When did Barry get his own sitcom? Jesus, Joseph and Allah, when is he NOT on TV these days? We get it…you are the black Jesus. You don’t need to throw it in our face every 2 weeks in prime time. Couldn’t you do Letterman tonight instead? Or perhaps go on The View and argue with those idiots? How many more speeches about the economy do we need to hear? Stop talking and start doing. (Spend a couple or more trillion, or something).

Don’t get me wrong; I like Barry. Sure, he is as dirty as any politician and his constant smile on 60 Minutes was absolutely bizarre but c’mon…he has charisma with capital KKK’s. I just want him to dress it up a little. How about walking out to the podium wearing a Fedora and throwing a gang sign. “East side biyatches! Whitey ain’t on up in here, no mo’. Ya feel me?” That would be awesome.

However, since Barry doesn’t speak “black”, he could just come out sporting an awesome fro.


(See how my Photoshop skills continue to improve? I even added a little soul patch).

This would show that he has a sense of humor and is all virile like Billy Dee Williams. In fact, he should hold up a can of Colt 45 or a bucket of chicken. Then little Gary Coleman could come out after his speech and say, “What you talkin’ bout Barry?” Ah…good times. (Well, not really “good times” or it would have been “dy-no-mite!!!). Then Barry could have said. “You sure are a tiny Mother Fu” – and out pops Lawanda Page to say “shut yo mouth”.

Admit it, you would pay a 60% tax rate if you could get this kind of entertainment on television. And I haven’t even killed anyone or shown boobs…yet.

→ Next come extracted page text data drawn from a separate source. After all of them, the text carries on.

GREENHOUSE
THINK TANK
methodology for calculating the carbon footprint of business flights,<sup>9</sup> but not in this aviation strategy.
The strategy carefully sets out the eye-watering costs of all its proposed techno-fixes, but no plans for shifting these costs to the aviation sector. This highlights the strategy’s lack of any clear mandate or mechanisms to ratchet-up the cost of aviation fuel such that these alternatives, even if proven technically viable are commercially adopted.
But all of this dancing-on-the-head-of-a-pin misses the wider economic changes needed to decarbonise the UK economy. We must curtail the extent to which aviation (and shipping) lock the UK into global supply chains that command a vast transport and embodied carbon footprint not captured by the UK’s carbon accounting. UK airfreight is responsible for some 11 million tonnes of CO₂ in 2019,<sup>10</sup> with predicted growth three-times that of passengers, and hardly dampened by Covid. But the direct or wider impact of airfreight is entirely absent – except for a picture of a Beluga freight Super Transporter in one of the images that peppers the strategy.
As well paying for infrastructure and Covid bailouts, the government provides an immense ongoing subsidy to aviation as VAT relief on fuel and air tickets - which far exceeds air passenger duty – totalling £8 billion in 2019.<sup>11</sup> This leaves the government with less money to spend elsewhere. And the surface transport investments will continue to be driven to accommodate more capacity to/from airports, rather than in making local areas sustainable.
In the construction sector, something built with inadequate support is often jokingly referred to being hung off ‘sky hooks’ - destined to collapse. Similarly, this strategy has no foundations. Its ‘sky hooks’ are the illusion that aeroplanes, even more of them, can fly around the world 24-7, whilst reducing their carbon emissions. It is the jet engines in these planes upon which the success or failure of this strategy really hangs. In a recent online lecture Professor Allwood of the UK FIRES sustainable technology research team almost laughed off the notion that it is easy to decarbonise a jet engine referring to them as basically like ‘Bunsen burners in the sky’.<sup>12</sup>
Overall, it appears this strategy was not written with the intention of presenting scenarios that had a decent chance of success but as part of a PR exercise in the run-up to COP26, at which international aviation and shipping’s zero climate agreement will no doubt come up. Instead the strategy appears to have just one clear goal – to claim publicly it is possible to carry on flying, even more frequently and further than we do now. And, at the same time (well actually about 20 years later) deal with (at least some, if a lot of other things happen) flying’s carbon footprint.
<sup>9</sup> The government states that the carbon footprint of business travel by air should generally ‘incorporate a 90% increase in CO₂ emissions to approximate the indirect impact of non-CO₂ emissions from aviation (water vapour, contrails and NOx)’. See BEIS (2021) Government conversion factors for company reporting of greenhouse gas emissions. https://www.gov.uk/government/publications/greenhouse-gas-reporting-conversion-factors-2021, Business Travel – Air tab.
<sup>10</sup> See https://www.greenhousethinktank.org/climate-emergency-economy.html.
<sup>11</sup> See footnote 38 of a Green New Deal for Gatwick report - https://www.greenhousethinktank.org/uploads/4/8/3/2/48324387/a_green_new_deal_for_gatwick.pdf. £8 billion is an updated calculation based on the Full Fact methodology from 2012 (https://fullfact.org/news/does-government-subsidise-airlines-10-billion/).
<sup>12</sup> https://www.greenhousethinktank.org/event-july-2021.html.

Sadly, NONE of this is going to happen. He will just drone on and on about the same stuff and then go do whatever his rich cohorts instruct him to do. How tedious. At least Dubya would make faces and wink. (And say nuke-u-lar at least a dozen times). Barry is just boring. I guess I can always watch Sanford and Son to get my Lawanda Page fix. Speaking of which, how awesome would it have been to have Redd Foxx as the POTUS? That dude was old school funny. Not for the kids but still some funny stuff.

And one final thought. If all of you guilty white people would have done the right thing, we could be watching endless coverage of the great Sarah Palin. It might be boring but the tingling would absolutely make it worth it. (Where have you gone Sarah Palin girl, a nation turns its lonely eyes to you, woo woo woo.)